From: Dev Jain <dev.jain@arm.com>
To: akpm@linux-foundation.org
Cc: ryan.roberts@arm.com, david@redhat.com, willy@infradead.org,
	linux-mm@kvack.org, linux-kernel@vger.kernel.org,
	catalin.marinas@arm.com, will@kernel.org,
	Liam.Howlett@oracle.com, lorenzo.stoakes@oracle.com,
	vbabka@suse.cz, jannh@google.com, anshuman.khandual@arm.com,
	peterx@redhat.com, joey.gouly@arm.com, ioworker0@gmail.com,
	baohua@kernel.org, kevin.brodsky@arm.com,
	quic_zhenhuah@quicinc.com, christophe.leroy@csgroup.eu,
	yangyicong@hisilicon.com, linux-arm-kernel@lists.infradead.org,
	hughd@google.com, yang@os.amperecomputing.com, ziy@nvidia.com,
	Dev Jain <dev.jain@arm.com>
Subject: [PATCH v5 2/7] mm: Optimize mprotect() for MM_CP_PROT_NUMA by batch-skipping PTEs
Date: Fri, 18 Jul 2025 14:32:39 +0530	[thread overview]
Message-ID: <20250718090244.21092-3-dev.jain@arm.com> (raw)
In-Reply-To: <20250718090244.21092-1-dev.jain@arm.com>

For the MM_CP_PROT_NUMA skipping case, observe that, if we skip an
iteration due to the underlying folio satisfying any of the skip
conditions, then for all subsequent ptes which map the same folio, the
iteration will be skipped for them too. Therefore, we can optimize
by using folio_pte_batch() to batch skip the iterations.
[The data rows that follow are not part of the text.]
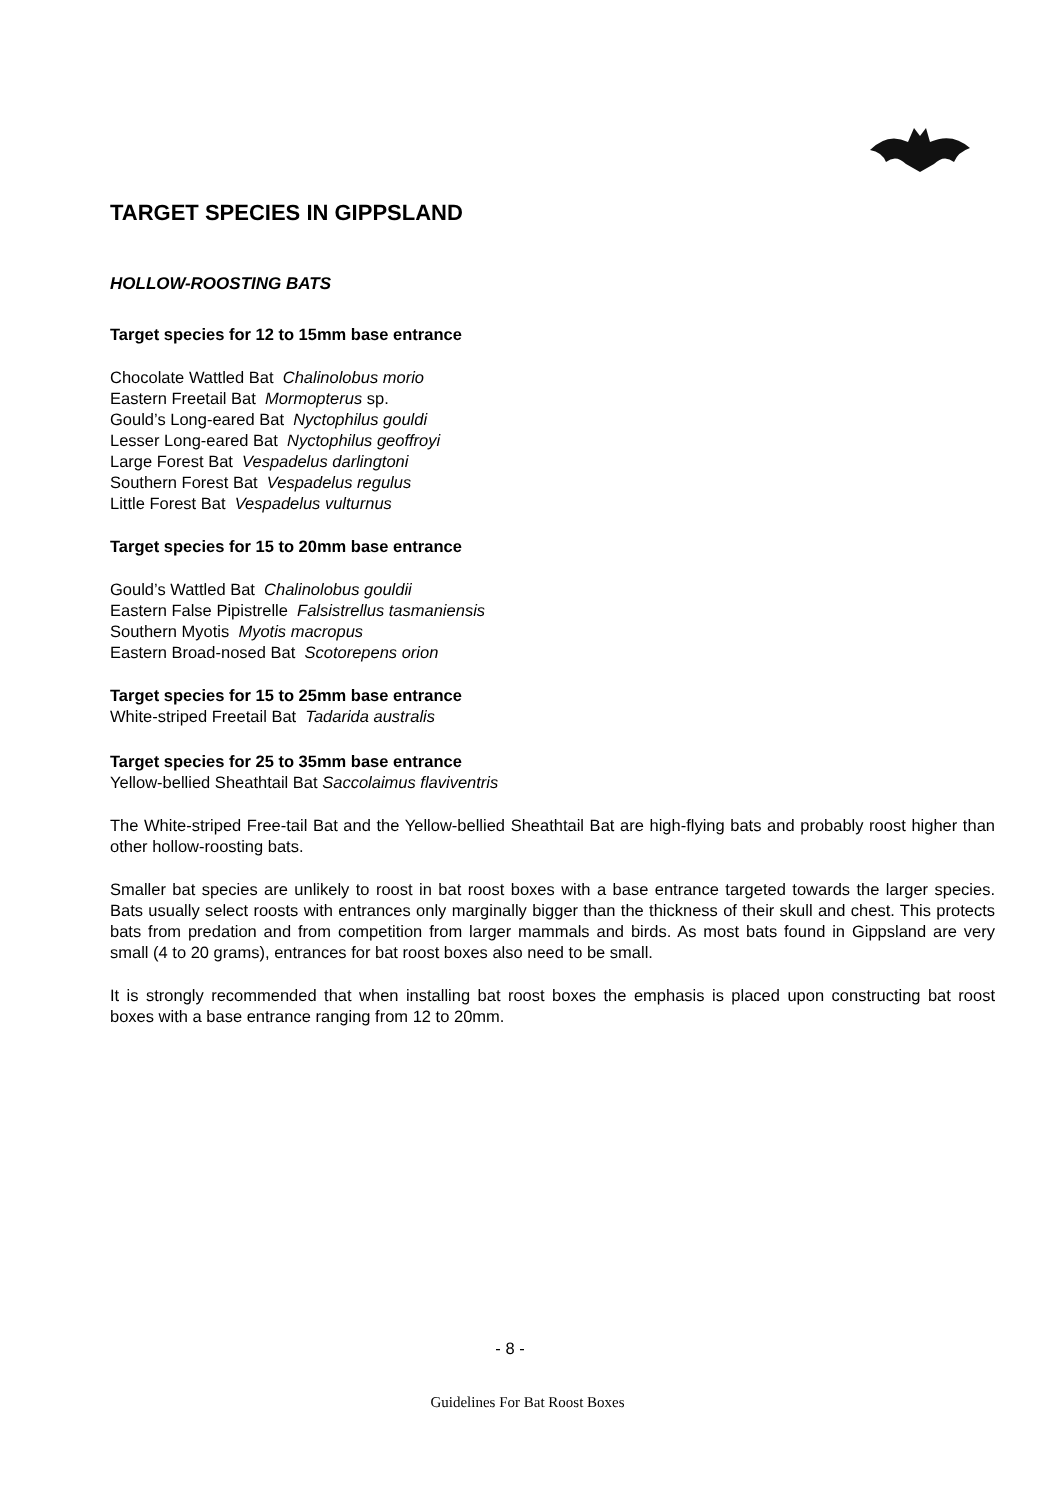TARGET SPECIES IN GIPPSLAND
HOLLOW-ROOSTING BATS
Target species for 12 to 15mm base entrance
Chocolate Wattled Bat Chalinolobus morio
Eastern Freetail Bat Mormopterus sp.
Gould’s Long-eared Bat Nyctophilus gouldi
Lesser Long-eared Bat Nyctophilus geoffroyi
Large Forest Bat Vespadelus darlingtoni
Southern Forest Bat Vespadelus regulus
Little Forest Bat Vespadelus vulturnus
Target species for 15 to 20mm base entrance
Gould’s Wattled Bat Chalinolobus gouldii
Eastern False Pipistrelle Falsistrellus tasmaniensis
Southern Myotis Myotis macropus
Eastern Broad-nosed Bat Scotorepens orion
Target species for 15 to 25mm base entrance
White-striped Freetail Bat Tadarida australis
Target species for 25 to 35mm base entrance
Yellow-bellied Sheathtail Bat Saccolaimus flaviventris
The White-striped Free-tail Bat and the Yellow-bellied Sheathtail Bat are high-flying bats and probably roost higher than other hollow-roosting bats.
Smaller bat species are unlikely to roost in bat roost boxes with a base entrance targeted towards the larger species. Bats usually select roosts with entrances only marginally bigger than the thickness of their skull and chest. This protects bats from predation and from competition from larger mammals and birds. As most bats found in Gippsland are very small (4 to 20 grams), entrances for bat roost boxes also need to be small.
It is strongly recommended that when installing bat roost boxes the emphasis is placed upon constructing bat roost boxes with a base entrance ranging from 12 to 20mm.
- 8 -
Guidelines For Bat Roost Boxes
Use prot_numa_skip() introduced in the previous patch to determine whether
we need to skip the iteration. Change its signature to have a double
pointer to a folio, which will be used by mprotect_folio_pte_batch() to
determine the number of iterations we can safely skip.

Signed-off-by: Dev Jain <dev.jain@arm.com>
---
 mm/mprotect.c | 55 +++++++++++++++++++++++++++++++++++++++------------
 1 file changed, 42 insertions(+), 13 deletions(-)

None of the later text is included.